NCLT route ruled out for Suzlon Energy, lenders to set up escrow account

Throwing a lifeline to India’s leading wind turbine maker and debt-ridden Suzlon Energy, lenders to the company have finalised a resolution plan. 

They hope to conclude the process by the month end, which is also the deadline for the resolution.

Sources said barring one bank, all lenders are ready to convert more than 50 per cent of the total debt into new debt. The remaining will be haircut taken by the lenders or unsustainable debt. State Bank of India, Punjab National Bank (PNB), Union Bank and Bank of Baroda are major lenders to the company. Of this, PNB is learnt to have resisted to the resolution plan.

Part of the plan is also to create an escrow account for the company to help complete its pending projects. 

“Lenders would get the returns, and profit margin, if any, will go to Suzlon,” said an executive. The annual amount to be spent from the escrow account would be in the range of Rs 800-1,200 crore.

The lenders seem to have decided against insolvency proceedings against the company and will work on the sustainable debt of Suzlon.

Suzlon is reeling from a debt of Rs 7,000 crore, and was looking for new investors by paring promoter stake. However, no deal went through.

For the quarter ended June 2019, Suzlon reported a net loss of Rs 337 crore and revenue of Rs 833 crore. As of June 2019, the company’s consolidated net term debt, including foreign currency convertible bonds (FCCBs), was at Rs 7,751 crore and working capital debt was Rs 4,000 crore.
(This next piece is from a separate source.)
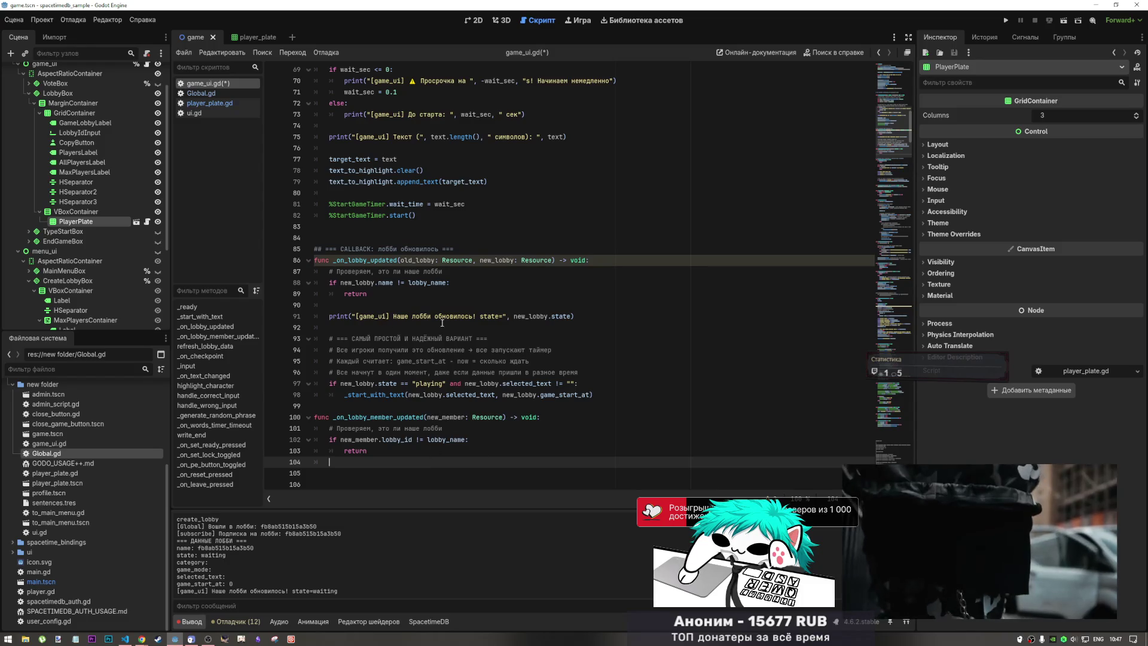
{"action": "scroll", "coordinate": [454, 335], "scroll_direction": "down", "scroll_amount": 2}
{"action": "scroll", "coordinate": [454, 335], "scroll_direction": "down", "scroll_amount": 1}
Tulsi Tanti, founding chairman and managing director (CMD) of Suzlon Energy, is learnt to have communicated to the Centre that introduction of the bidding regime in the wind power sector worsened the financials of companies, including Suzlon. “During his several meetings with the Prime Minister’s office (PMO), Tanti expressed concern over bidding and also lack of projects which has slowed down the growth of the sector,” said an official.

Suzlon Energy declined to respond to detailed queries on debt restructuring and Tanti’s meeting with the PMO.

The Centre, in 2017, retired the 25-year-old Feed-in-Tariff (FiT) mechanism to award wind projects and introduced competitive bidding. Capacity addition fell to a record low of 650 Mw during the same period. But the tariffs also fell by half from the existing rates to Rs 2.5/Mw. Under the FiT mode, electricity regulator decided the tariff.

India’s wind power project installation stands at 1,650 Mw, half of the targeted capacity for the current fiscal. Also, no new project has been offered in the current fiscal.

During 2018-19, 742 Mw of wind projects were commissioned. This is after the Centre tendered out close to 7,000 Mw wind power projects in the past two years. Wind projects installation was a record high of 5,000 Mw in 2016-17, a year before bidding was introduced.

Wind power producers, which procure turbines from these companies, said this has created a vacuum in the wind energy sector. 

“Policy irregularities and retrospective changes are hurting the wind manufacturing sector in India, especially domestic players,” said the chief executive officer (CEO) of a leading renewable energy company.  In July, Suzlon defaulted on a payment to its bondholders for $172-million in FCCBs, which was due on July 16. The $172 million was part of a bond series first restructured in 2014.

In 2012, Suzlon announced it has entered CDR. The company is likely to exit CDR. This plan was earlier set for March 2017. The timeline was later pushed to the first-half of FY18 and has not been met yet. In earlier attempts at divestment, Dilip Shanghvi picked up a 23 per cent stake for Rs 1,800 crore in Suzlon in 2015. The relief, however, was short-lived and the company slipped back into the red in FY18.